From my point of view, the phrase never made sense. Like Aleksandra Fedorova, Red Hat Senior Principal Engineer, I share the view that RHEL does not aim to be "bug for bug compatible" with itself. Red Hat fixes bugs that affect their customers. Every patch that Red Hat ships breaks bug for bug compatibility with itself.
gordonmessmer@reddit
Red Hat did not close its source code to the general public. RHEL source code is more complete today than it was in the past, and is more readily available.

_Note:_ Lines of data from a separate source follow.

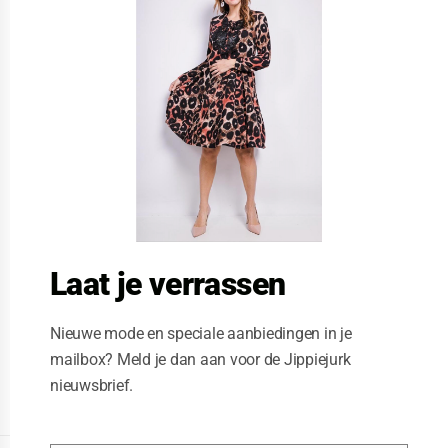
s
e
t
h
i
s
m
o
d
u
l
e
Laat je verrassen
Nieuwe mode en speciale aanbiedingen in je
mailbox? Meld je dan aan voor de Jippiejurk
nieuwsbrief.
Posted on
08/08/2019
by
Jippie Jurk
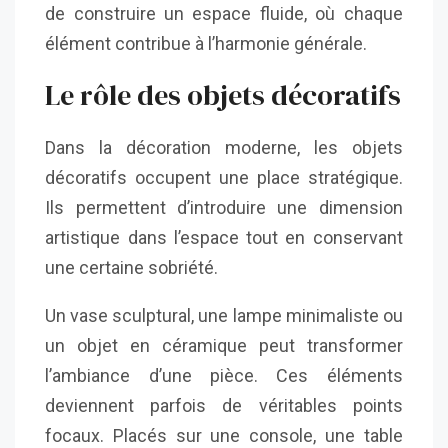
de construire un espace fluide, où chaque
élément contribue à l’harmonie générale.
Le rôle des objets décoratifs
Dans la décoration moderne, les objets
décoratifs occupent une place stratégique.
Ils permettent d’introduire une dimension
artistique dans l’espace tout en conservant
une certaine sobriété.
Un vase sculptural, une lampe minimaliste ou
un objet en céramique peut transformer
l’ambiance d’une pièce. Ces éléments
deviennent parfois de véritables points
focaux. Placés sur une console, une table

Before CentOS Stream, Red Hat published an incomplete portion of its code. A RHEL major release is a collection of 11 minor releases, most of which are maintained for 4-5 years, but Red Hat published the source code for only the first 6 months of each release, not the full life cycle. Furthermore, the source code that they published was actually a build artifact, not the original source used by RHEL. The RPM build process packages most of the source used during a build as a "src.rpm." In the old process, that src.rpm was unpacked after the build and published. But that process stripped out tests, etc, that are critical to maintaining a software distribution that's actually production-ready. The process that's used today includes all of the source for packages, and it's published in a manner that can be readily consumed by developers and collaborators.
jlmacdonald@reddit
You could honestly Google this so quickly.
Rocky Linux.
NoonDread@reddit (OP)
I asked because, for instance, AlmaLinux dropped the effort of being 1:1 compatible:
https://almalinux.org/blog/future-of-almalinux/
jonspw@reddit
Trying for 1:1 was always pretty dumb anyway, in hindsight.
levensvraagstuk@reddit
IBM wants to make money and does not really like open source.